Before the conference began, documents called background guides were posted on the MUN website for other schools to use. They detailed the topics discussed at the conference and served as the first impression for GBS. These background documents are important to South’s reputation, McGrath says.

“We emphasize quality at Glenbrook South because that is the first impression for our conference,” McGrath said. “The average background guide is anywhere from 20 to 25 pages and that encompasses two topics with very specific details.”

Last year’s conference was canceled as MUN had been temporarily shut down, which had both negative and positive effects, McGrath says. Many members missed an opportunity to work on their skills and gain experience, McGrath elaborates. However, both the school and MUN realized that there were issues on the team that needed to be fixed, in light of last year’s events. MUN also worked to improve communication throughout the team and to remind the members of the fact that they represent South, and they need to be respectful and positive, Pauker says.

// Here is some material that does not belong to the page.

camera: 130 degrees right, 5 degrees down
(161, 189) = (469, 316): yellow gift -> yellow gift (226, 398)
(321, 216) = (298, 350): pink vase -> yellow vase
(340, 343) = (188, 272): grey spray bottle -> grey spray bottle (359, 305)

The work put into the conference helped make it a success, according to Delaney Gallagher, MUN co-president. With the participation all of the members, the conference ran smoothly, Gallagher says. Of the approximate 19 schools that went to the conference, Glenbrook South students won the “Best Delegate” and “Glenbrook Honor” awards. Even for those who did not win, they still put a lot effort into the conference and got a lot out of it, according to Gallagher.

“A lot of people who did not win awards at other conferences showed up and gave a 110% in everything that they did,” Gallagher said.  “That means more to me than anything they could win at any other conference. They were doing everything they could to make sure the conference ran well, and I was really proud of them for that.”